# im in love all over again!!



## 6point0 goat (Aug 1, 2009)

just installed my spintech catback exhaust on my GTO yesterday. kinda frustrating to get some of the hangers and the bolts to comply, but boy was it worth the hassle!!!:lol: it sounds like a real car now!! i got the H-pipie cuz i wanted that deep tremble and noise. aside from the catback, i got a CIA and a diablosport programmer and i feel it was all worth it. anyways just thought i would share my thoughts on the system up here on the forum......so heres my verdict hahaha: ITS AN AWESOME SYSTEM!!!!!!

thanks to all that helped point me in the direction of the spintech cuz im love with the sound. thanx again guys


Neal


----------



## Aramz06 (Mar 2, 2008)

Sounds like you really are in love! 

I've heard the Spintech catback system in person before, and it is actually really loud for just a catback. Sounds really mean, and screams that its carrying a V8! Enjoy the system brother!


----------



## ricekiller848 (Oct 24, 2007)

video? Id like to hear it!!!


----------



## ROBSGTO (Jul 6, 2008)

Congrats,I love my Spintech. Wait until you get headers.............you'll have to change your underwear after every startup.lol


----------



## IrishTexan (Aug 25, 2009)

I want to hear this system!!


----------



## goat400 (Aug 18, 2009)

this is all good to hear. i've been debating which system i should get for my gto. now tht i hear this and i had my mind set on spintech thats what im going w/.


----------



## ROBSGTO (Jul 6, 2008)

goat400 said:


> this is all good to hear. i've been debating which system i should get for my gto. now tht i hear this and i had my mind set on spintech thats what im going w/.
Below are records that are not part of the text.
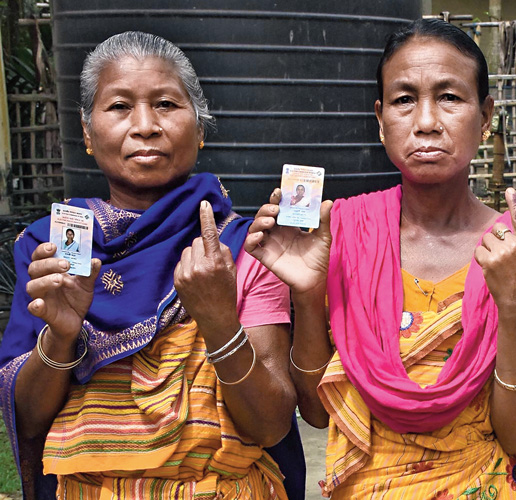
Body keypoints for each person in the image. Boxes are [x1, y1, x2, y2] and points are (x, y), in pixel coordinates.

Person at [245, 19, 516, 499]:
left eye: (450, 97)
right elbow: (315, 412)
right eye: (404, 99)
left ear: (486, 114)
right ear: (380, 117)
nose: (427, 121)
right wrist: (307, 295)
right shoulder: (343, 233)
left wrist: (514, 307)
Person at [0, 32, 307, 499]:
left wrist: (220, 319)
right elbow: (29, 417)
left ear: (200, 128)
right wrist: (61, 335)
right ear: (86, 132)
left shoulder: (246, 249)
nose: (145, 125)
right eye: (120, 107)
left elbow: (269, 424)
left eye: (165, 104)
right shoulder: (53, 250)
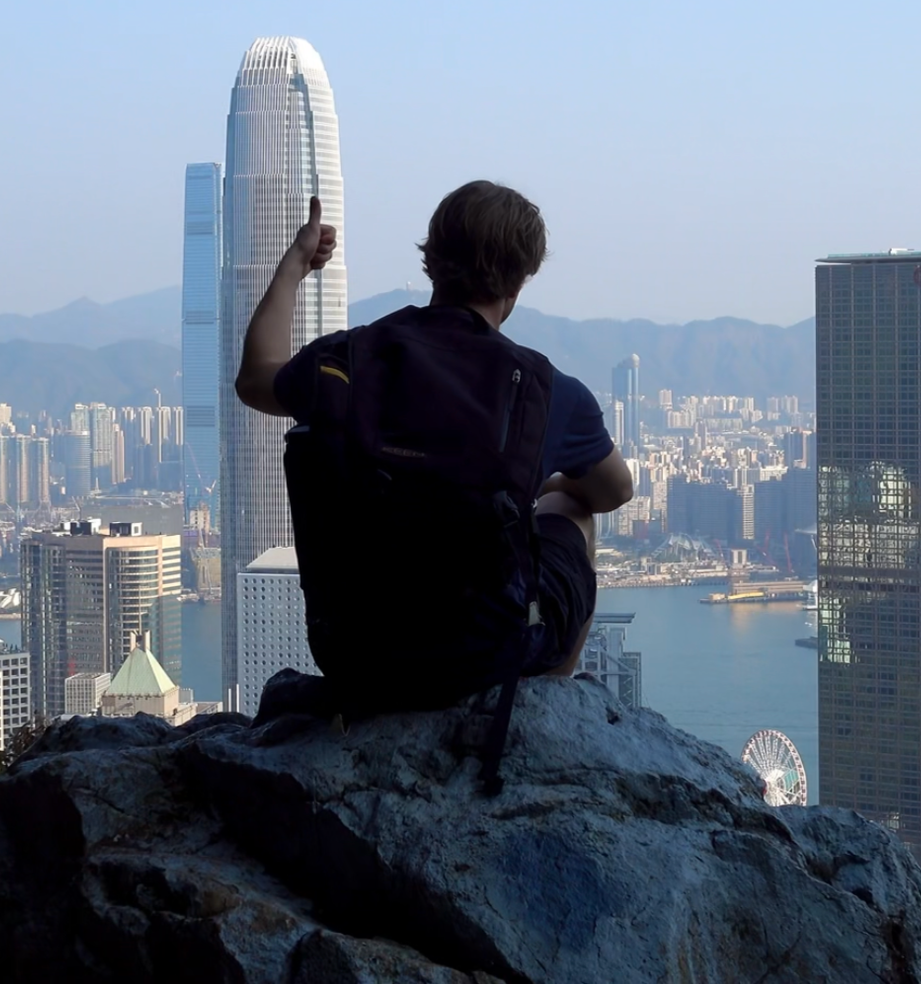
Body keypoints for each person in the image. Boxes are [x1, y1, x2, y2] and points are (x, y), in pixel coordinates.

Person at [234, 181, 633, 783]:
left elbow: (255, 378)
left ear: (430, 260)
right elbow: (613, 491)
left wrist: (295, 266)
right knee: (569, 505)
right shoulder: (546, 390)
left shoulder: (347, 361)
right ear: (520, 282)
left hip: (355, 653)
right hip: (481, 659)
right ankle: (547, 690)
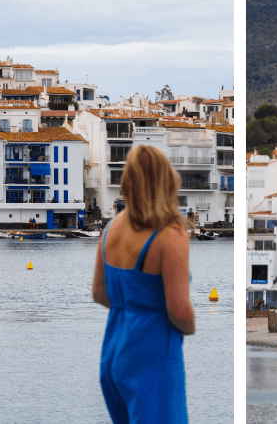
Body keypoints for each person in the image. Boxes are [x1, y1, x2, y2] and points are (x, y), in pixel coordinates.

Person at [92, 145, 195, 423]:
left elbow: (99, 293)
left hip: (113, 354)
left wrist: (132, 307)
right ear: (166, 182)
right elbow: (179, 310)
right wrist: (190, 325)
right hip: (152, 359)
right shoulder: (169, 235)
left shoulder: (111, 229)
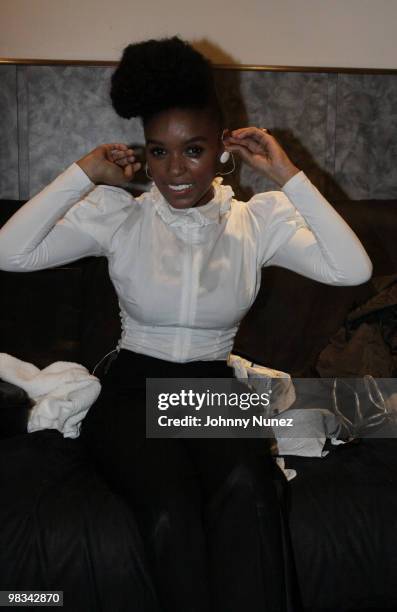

You won't regret it,Spintech is the best sounding by far imo.


----------



## jpalamar (Jul 22, 2008)

Its amazing what a mod can do for your car. Now your screwed though, you started what can't be cured. THE MOD BUG>


----------



## goat400 (Aug 18, 2009)

:agree i got the mod bug for sure. got my dual gauge pod on order, ordering my exhaust soon, and a short throw shifter after tht! im hooked


----------